▸ TASK REQUIREMENTS
From the article below on COVID-19 business interruption claims, pull out the passage that begins at the words "On April 20, 2020, Colorado" and stops after the words "since March 26.", copying it word for word.

▸ DOCUMENT EXTRACT
On April 20, 2020, Colorado Governor Jared Polis laid out an ambitious plan to dramatically reduce the restrictions on personal movement and business operations created by last month’s “Stay-at-Home” Order.[1] Dubbed the “Safer-at-Home” Order, this modification (and others like it in various other states) provided a glimmer of hope to citizens who have been largely confined to their residences since March 26.

The push to safely restart the American economy does not alter the fact that a growing number of businesses have already suffered — and are continuing to suffer — devastating economic losses as a consequence of the COVID-19 public health emergency. They are increasingly looking to their insurance policies for coverage. Despite the well-intentioned efforts of some state legislatures to require insurance companies to pay business interruption claims, it currently appears unlikely that federal, state and local governments will mandate that carriers pay these claims. [2] Accordingly, the courts will be the primary mechanism for assessing policyholders’ rights to business interruption coverage under their policies. Since late March, more than 75 lawsuits seeking business interruption coverage have been filed against insurance companies. This post will examine one of the seminal cases likely to be relied upon in challenging insurers’ failure to provide coverage under these policies. It will also discuss a recent decision from the Supreme Court of Pennsylvania that should provide plaintiffs some hope as this emerging body of case law develops further.

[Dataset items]
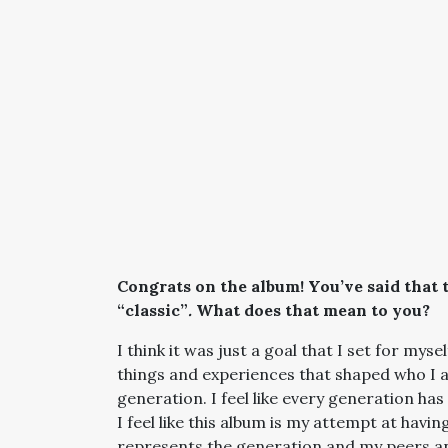
Congrats on the album! You’ve said that t
“classic”
.
What does that mean to you?
I think it was just a goal that I set for mysel
things and experiences that shaped who I a
generation. I feel like every generation ha
I feel like this album is my attempt at hav
represents the generation and my peers and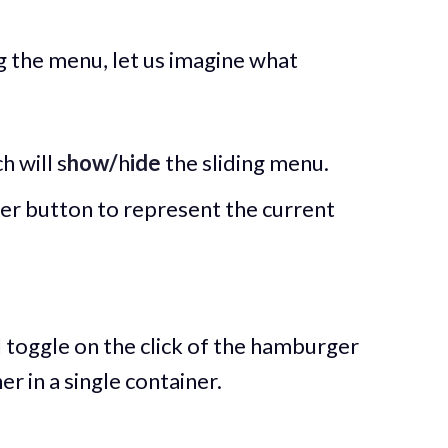
 the menu, let us imagine what
 will s
how/
h
ide
the sliding menu.
r button to represent the current
l toggle on the click of the hamburger
 in a single container.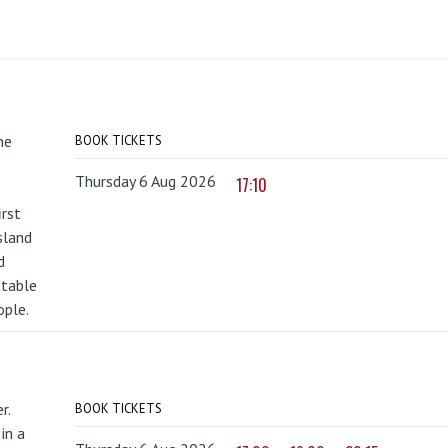
he
BOOK TICKETS
Thursday 6 Aug 2026
17:10
irst
sland
d
ttable
ople.
r.
BOOK TICKETS
in a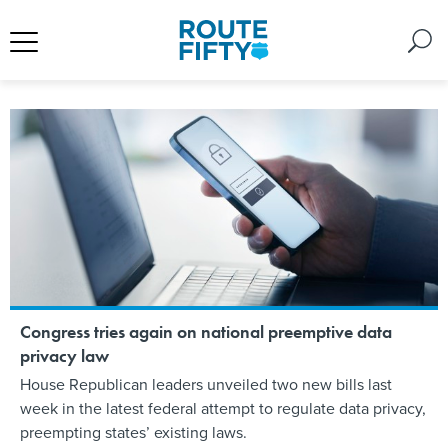
Congress tries again on national preemptive data
privacy law
House Republican leaders unveiled two new bills last
week in the latest federal attempt to regulate data privacy,
preempting states’ existing laws.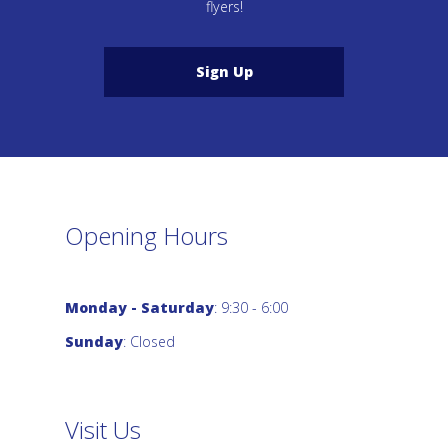
flyers!
Sign Up
Opening Hours
Monday - Saturday
: 9:30 - 6:00
Sunday
: Closed
Visit Us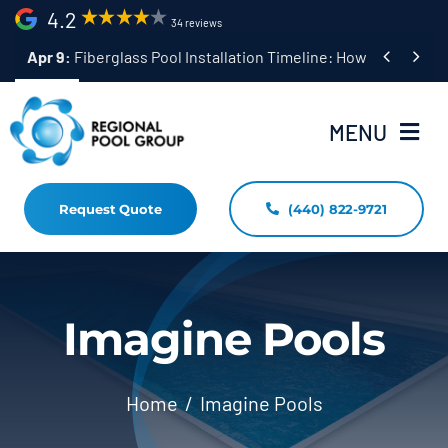
Skip
4.2
34 reviews
to


Apr 9:
Fiberglass Pool Installation Timeline: How Long Does 
content
MENU
Request Quote
(440) 822-9721
Home
Fiberglass Pool Installation
Resources
Imagine Pools
Pool Shapes Sizes & Colors
Home
Imagine Pools
(440) 822-9721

▸ EXERCISE RESULT
On April 20, 2020, Colorado Governor Jared Polis laid out an ambitious plan to dramatically reduce the restrictions on personal movement and business operations created by last month’s “Stay-at-Home” Order.[1] Dubbed the “Safer-at-Home” Order, this modification (and others like it in various other states) provided a glimmer of hope to citizens who have been largely confined to their residences since March 26.